The higher earnings was achieved on the back of 2.9% total income growth and lower loan impairment charges, partially offset by higher operating expenses and lower impairment write back on other assets, the banking group said in a statement to the stock exchange today.

RHB Cap (fundamental: 1.5; valuation: 2.4) said its net fund base income grew 2.1% on year while gross fund base income increased by 16.7% on the back of 13.7% year-on-year (y-o-y) growth in gross loans and financing.

However, its funding and interest expense were higher by 29.5% due to higher customer deposits base by 10.8% y-o-y.

Net interest margin was at 2.22% for the current quarter compared to 2.26% in the preceding quarter.

According to RHB Cap, other operating income recorded growth of 2.9% to RM506.5 million, largely attributed to higher investment income, higher insurance underwriting surplus and net gain on revaluation of derivatives, partially offset by lower fee income. While other operating income to total income ratio stood at 33.6%.

RHB Cap's operating expenses increased by 4.3% to RM819.9 million on  a 5.8% increase in personnel costs and increase in information technology expenses.

Cost-to-income ratio stood at 54.3%, it added.

On its allowance for impairment on loans and financing, it saw a decrease of 7.4% to RM50.2 million from RM54.2 million last year.

"This was primarily due to lower collective allowance and lower bad debts written off, partially offset by lower impaired loans and financing recovered," it explained.

The Group's gross loans and financing grew by 0.7% quarter-on-quarter (q-o-q) and 13.7% y-o-y to reach RM143.5 billion.

"Excluding one large corporate repayment during the quarter, gross loans growth would have been at 2.2% q-o-q," RHB Cap noted.

It said the growth was broad based, predominantly from purchase of residential and non-residential properties, working capital and purchase of securities.

RHB Cap's domestic market share stood at 9.5% as at March 31, 2015.

On its gross impaired loans ratio, it stood at 2% as at end of first quarter which is stable compared to December 2014.

"Customer deposits grew by 1% q-o-q and 10.8% y-o-y to RM158.7 billion as at March 31 this year.

"Current and savings accounts (CASA) balances increased by 3.7% and 2.8% respectively for the first quarter 2015. CASA composition improved to 22.3% as at the end of 1QFY15 from 21.7% in December 2014," it added.

Commenting on this, RHB Banking Group's group managing director Datuk Khairussaleh Ramli said: "1QFY15 saw challenges emanating from the global economic environment and we expect the full year to remain the same."

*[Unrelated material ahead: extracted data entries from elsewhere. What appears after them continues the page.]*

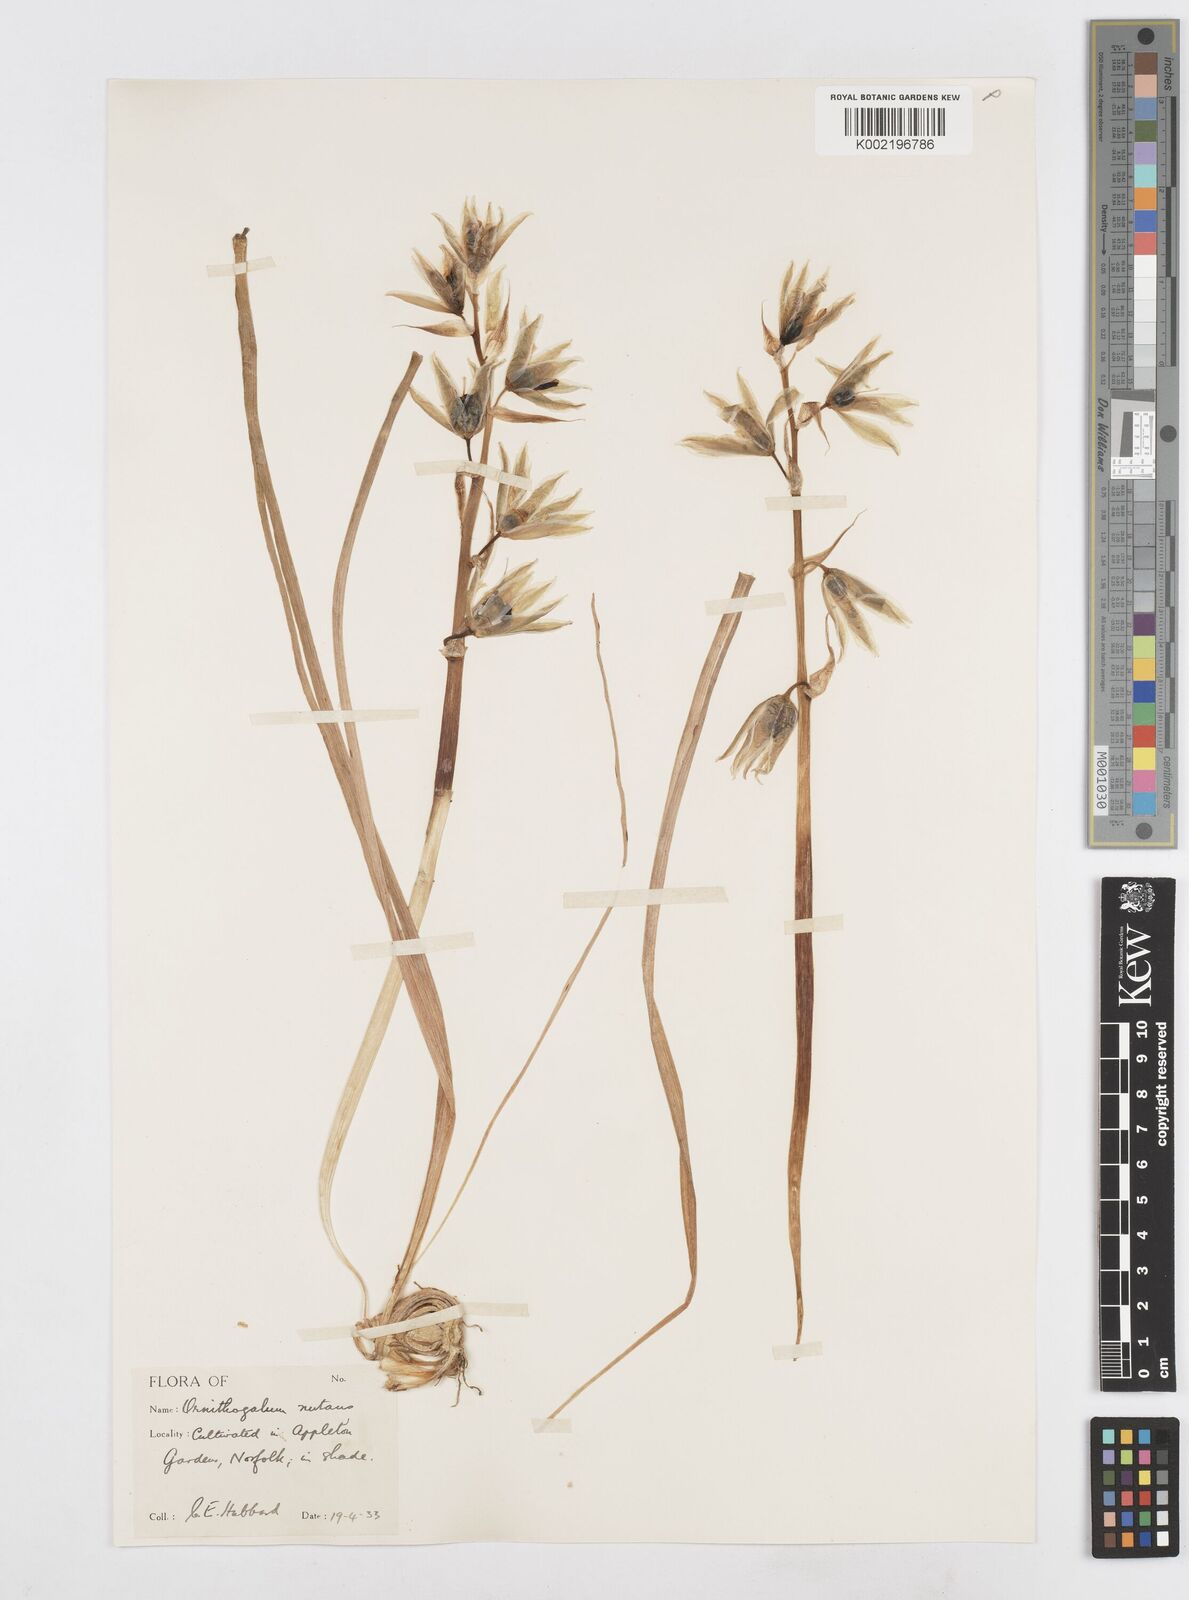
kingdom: Plantae
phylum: Tracheophyta
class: Liliopsida
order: Asparagales
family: Asparagaceae
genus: Ornithogalum
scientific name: Ornithogalum nutans
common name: Drooping star-of-bethlehem
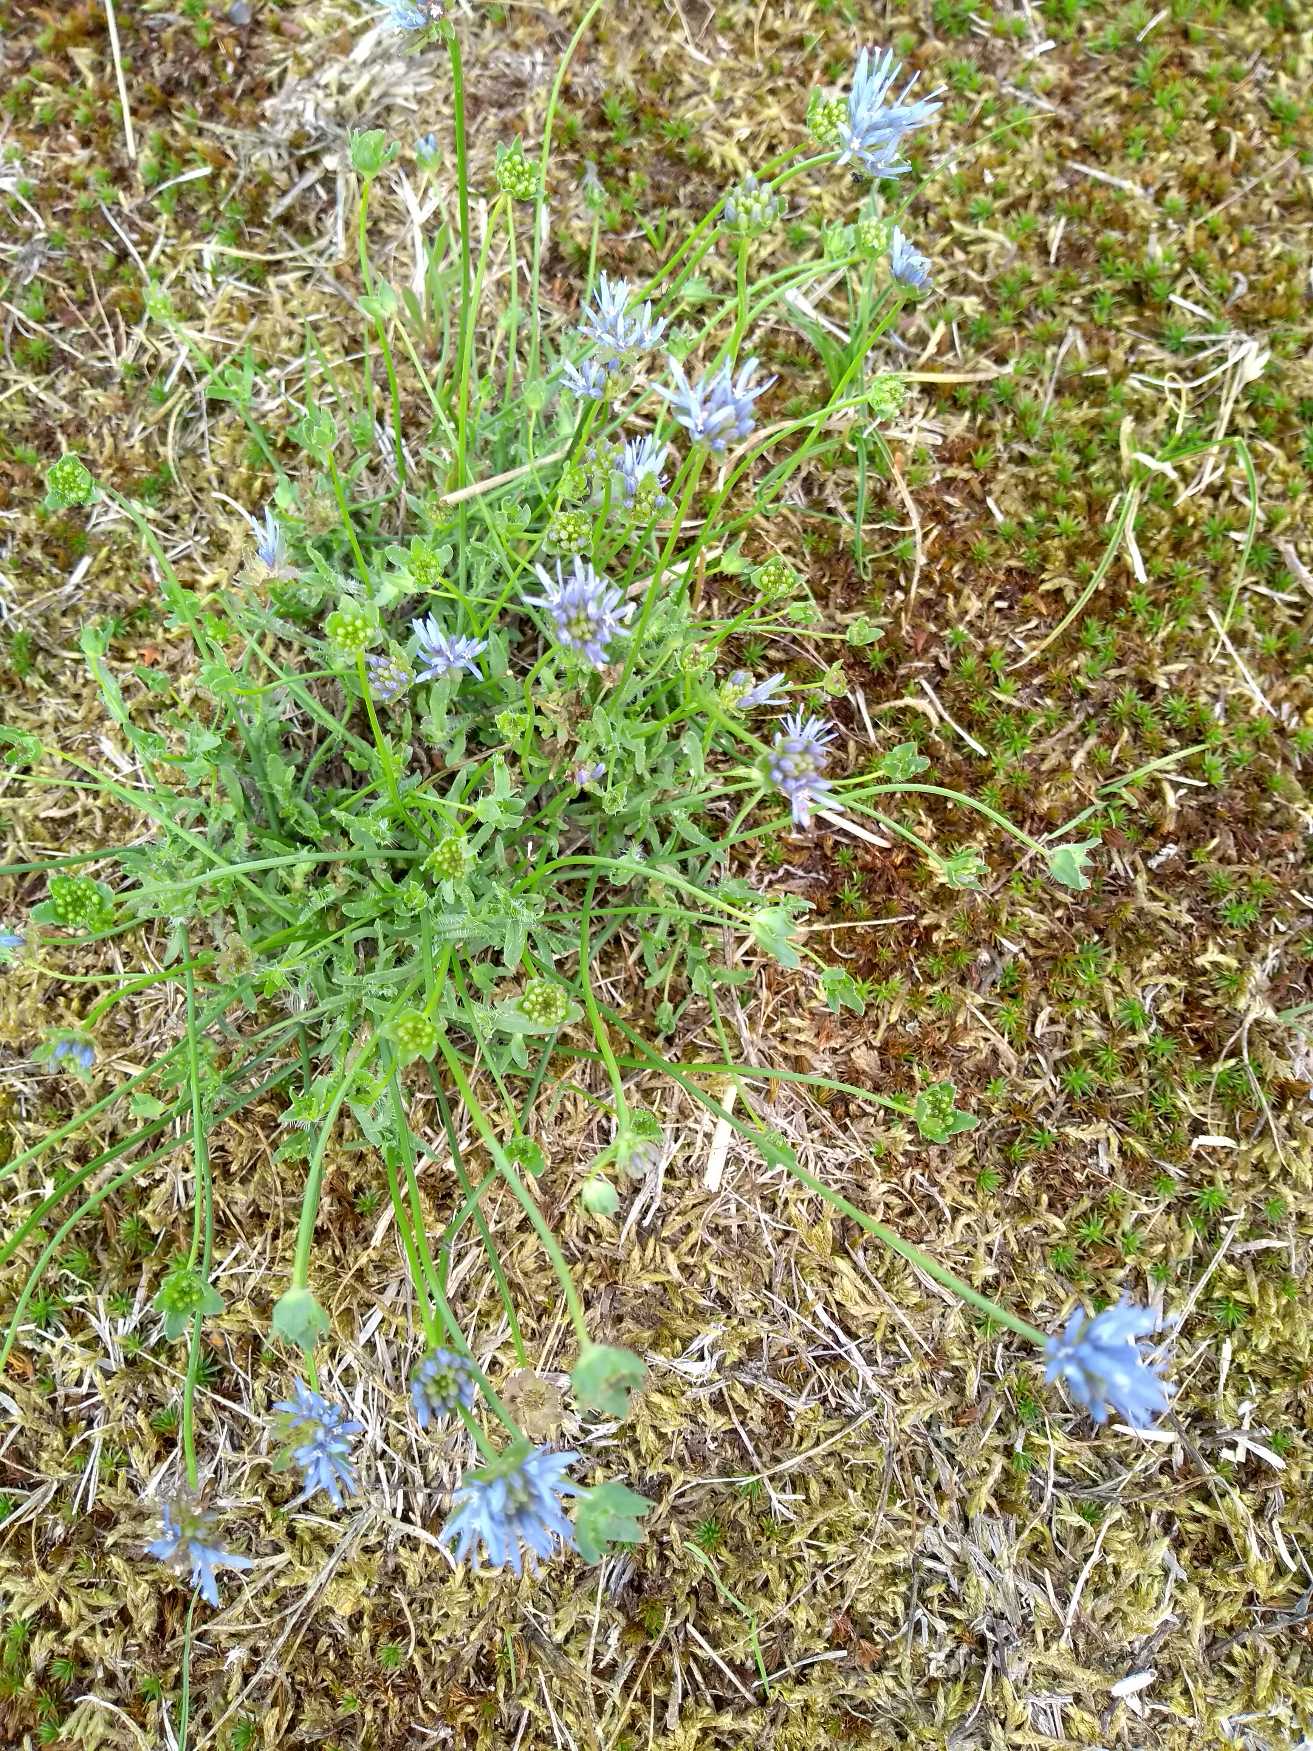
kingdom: Plantae
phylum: Tracheophyta
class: Magnoliopsida
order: Asterales
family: Campanulaceae
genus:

"Nevertheless, we are pleased that our business operations have been resilient and continued to show reasonable top line growth," he added.

Khairussaleh said the group's transformation plan "IGNITE 2017" has continued to gain good traction in the 1QFY15.

According to him, the group's key priority is on executing prioritised set of initiatives under IGNITE 2017 to support its growth agenda for the rest of the year.

"In addition, given the current challenging operating condition, the Group will put extra focus on managing overhead and funding costs, return on risk adjusted capital and asset quality," he added.

"Barring unforeseen circumstances, the Group's 2015 performance is expected to be better than 2014," he commented.

As of midday break (12.30pm), shares in RHB Cap down three sen or 0.4% to settle at RM7.42, for a market capitalisation of RM19.284 billion.

(Notes: The Edge Research's fundamental score reflects a company's profitability and balance sheet strength, calculated based on historical numbers. The valuation score determines if a stock is attractively valued or not, also based on historical numbers. A score of 3 suggests strong fundamentals and attractive valuations.)